Swift Carbon RS-1 Ultravox £5300

Racing delight

BikeRadar score 4.5/5

Swift Carbon are a young brand that only arrived in the UK this year. The Ultravox is the frontrunner of their range, and we got our hands on one early. It’s a bike that’s made for racing, with ultra-high modulus Toray T800, T1000 and Mitsubishi MR40 carbon fibres in a unidirectional matte finish.

Ride and handling: A rare mix of superb handling and supreme speed

The immediate and lasting impression from the Ultravox is how settled it feels. Make no mistake, this is a fast bike, as some new Strava KOMs and best route times attest. But it doesn’t make a fuss about it.
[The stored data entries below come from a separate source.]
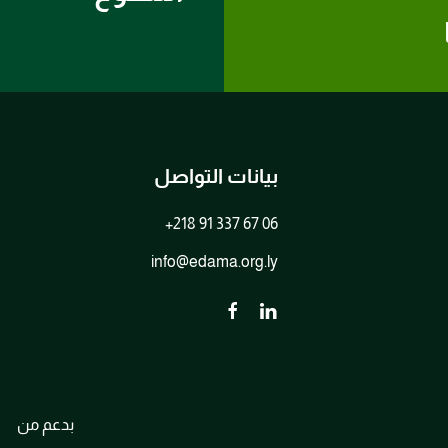
بيانات التواصل
+218 91 337 67 06
info@edama.org.ly
بدعم من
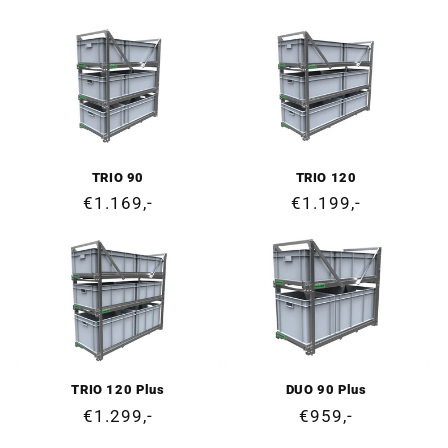
regularna
regularna
TRIO 90
TRIO 120
Cena
€1.169,-
Cena
€1.199,-
regularna
regularna
TRIO 120 Plus
DUO 90 Plus
Cena
€1.299,-
Cena
€959,-
regularna
regularna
The wheels are deep enough to give an aero benefit yet weigh just 1,349g (tested). That’s super-light for mid-depth clinchers, so they spin up quickly. They also give outstanding braking power. They could be a bit stiffer but so could most wheels, especially at this weight.
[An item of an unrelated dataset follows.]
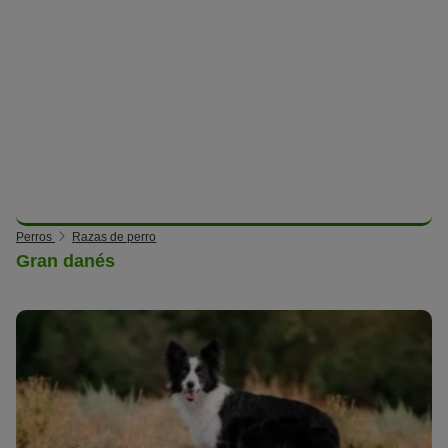
Perros
Razas de perro
Gran danés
We also ran the Swift on some super-stiff Reynolds RZR wheels, which really let the frame shine. The strength in the BB and head tube is immense and it feels great when you attack a short hill at full gas. This rigidity and the low weight of 6.86kg (with power meter, no pedals) means longer hills are also a pleasure. The thin seatstays provide good comfort, too.

The real standout quality, though, is the handling. The Ultravox has a poise and grace seldom found in a bike so rapid, tracking a chosen line or pulling tighter at will. There’s nothing obviously special in the geometry but there is in the ride.

Frame and equipment: Maximum size, maximum stiffness

Swift’s Glide Tech internal moulding process ensures the highest possible compaction of the carbon layers. The head tube, down tube, chainstays and shell around the press-fit 30 bottom bracket are all huge, for top stiffness – Swift claim very high ratings of 250N/mm at the BB and 130N/mm for the head tube. 

The Ultravox comes with SRAM Red, Ritchey WCS finishing kit and either Shimano RS20 wheels (for £4,400) or Swift’s own Trillium R40 carbon clinchers, as on our bike. The frameset is also available separately for £2,150. For us to get this test bike early it had to come without a crankset or saddle, hence the Rotor 3D+/Power2Max/Q-Ring set-up and Fizik Arione.